EXERCISE OBJECTIVE: Locate each line in the items below that contains the word "label", matching case exactly, and copy those lines out.

━━━ MATERIAL

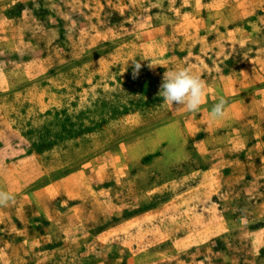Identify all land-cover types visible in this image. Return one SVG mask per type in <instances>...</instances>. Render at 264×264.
Masks as SVG:
<instances>
[{
  "label": "rangeland",
  "instance_id": "rangeland-1",
  "mask_svg": "<svg viewBox=\"0 0 264 264\" xmlns=\"http://www.w3.org/2000/svg\"><path fill=\"white\" fill-rule=\"evenodd\" d=\"M0 189V264H264V0H0Z\"/></svg>",
  "mask_w": 264,
  "mask_h": 264
},
{
  "label": "clouds",
  "instance_id": "clouds-1",
  "mask_svg": "<svg viewBox=\"0 0 264 264\" xmlns=\"http://www.w3.org/2000/svg\"><path fill=\"white\" fill-rule=\"evenodd\" d=\"M148 67L154 68L153 63ZM142 64L133 60V78H137ZM158 95L163 98V104L174 105L177 109H186L188 112L199 111L205 101L206 84L200 76L189 67H181L173 71H166ZM227 100L223 97L213 105L211 117L213 120L222 119L227 108ZM15 196L0 189V207H7L14 203Z\"/></svg>",
  "mask_w": 264,
  "mask_h": 264
}]
</instances>
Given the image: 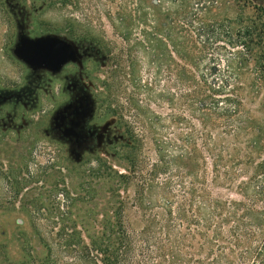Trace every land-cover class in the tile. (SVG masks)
Segmentation results:
<instances>
[{
	"label": "rangeland",
	"instance_id": "1",
	"mask_svg": "<svg viewBox=\"0 0 264 264\" xmlns=\"http://www.w3.org/2000/svg\"><path fill=\"white\" fill-rule=\"evenodd\" d=\"M16 10L29 36L55 35L75 50L99 51L85 59L91 76L82 60L78 66L94 119L113 133L108 144L76 159L69 144L45 134L57 100L31 79V122L0 125V264H91L84 245L103 234L120 204L131 233L163 212L159 189L151 192V209L141 207L143 180L158 159L155 139L175 138L176 114L190 118L186 71L176 63L190 69L186 54L198 43L200 23L225 22L234 37L246 27L254 31L247 65L233 69L252 119L238 146L252 158L249 175L264 163V0H0V87L29 78L12 53ZM248 137L257 143L246 151ZM234 190L219 193L239 198Z\"/></svg>",
	"mask_w": 264,
	"mask_h": 264
},
{
	"label": "trees",
	"instance_id": "2",
	"mask_svg": "<svg viewBox=\"0 0 264 264\" xmlns=\"http://www.w3.org/2000/svg\"><path fill=\"white\" fill-rule=\"evenodd\" d=\"M196 30L201 44L197 39L189 47L190 69L176 63L186 71L190 118L176 114L175 138L155 139L158 159L140 196L148 210L152 190H161L156 207L163 212L131 233L120 204L103 234L84 245L91 264H264V163L248 174L253 161L248 152L241 155L238 142L252 119L233 71L247 65L254 31L246 27L234 37L225 22L200 23ZM256 143L248 137L243 146L248 151ZM234 187L239 198L219 193Z\"/></svg>",
	"mask_w": 264,
	"mask_h": 264
},
{
	"label": "flooded vegetation",
	"instance_id": "3",
	"mask_svg": "<svg viewBox=\"0 0 264 264\" xmlns=\"http://www.w3.org/2000/svg\"><path fill=\"white\" fill-rule=\"evenodd\" d=\"M11 5L13 4L11 3ZM14 14L19 17L17 16L16 21L17 41L12 48V53L14 58L26 67L29 78L20 86L10 84L7 87H0V125L10 126L15 122H28L27 124L31 122L30 116L27 114L30 110L27 109L35 100L34 94L37 86L36 84V87L33 84L30 85L33 78L34 83L42 81V85L39 87L43 88L47 97L54 101L57 100L51 109L50 123L44 130L47 136L69 144L70 151L76 159H80L86 151L95 150L108 144L112 141L110 134L113 133V128L94 119L90 91L82 81L78 66L82 60L84 62L83 72H85V59L97 56L99 51L93 47H79L76 50L73 47L76 59L65 63L60 70L34 69L14 53L21 37H32L25 31L26 21L22 11L16 10ZM85 73L87 76L92 75L91 70ZM70 129L74 130L73 134L68 133Z\"/></svg>",
	"mask_w": 264,
	"mask_h": 264
},
{
	"label": "water",
	"instance_id": "4",
	"mask_svg": "<svg viewBox=\"0 0 264 264\" xmlns=\"http://www.w3.org/2000/svg\"><path fill=\"white\" fill-rule=\"evenodd\" d=\"M15 55L29 66L58 71L68 61L75 60L71 43L55 35L21 37L14 49ZM73 134L74 130H68Z\"/></svg>",
	"mask_w": 264,
	"mask_h": 264
}]
</instances>
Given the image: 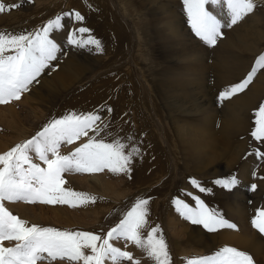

━━━━━━

ANSWER TO THIS PROBLEM:
  "label": "rangeland",
  "label": "clouds",
	"label": "rangeland",
	"label": "trees",
	"label": "flooded vegetation",
	"label": "water",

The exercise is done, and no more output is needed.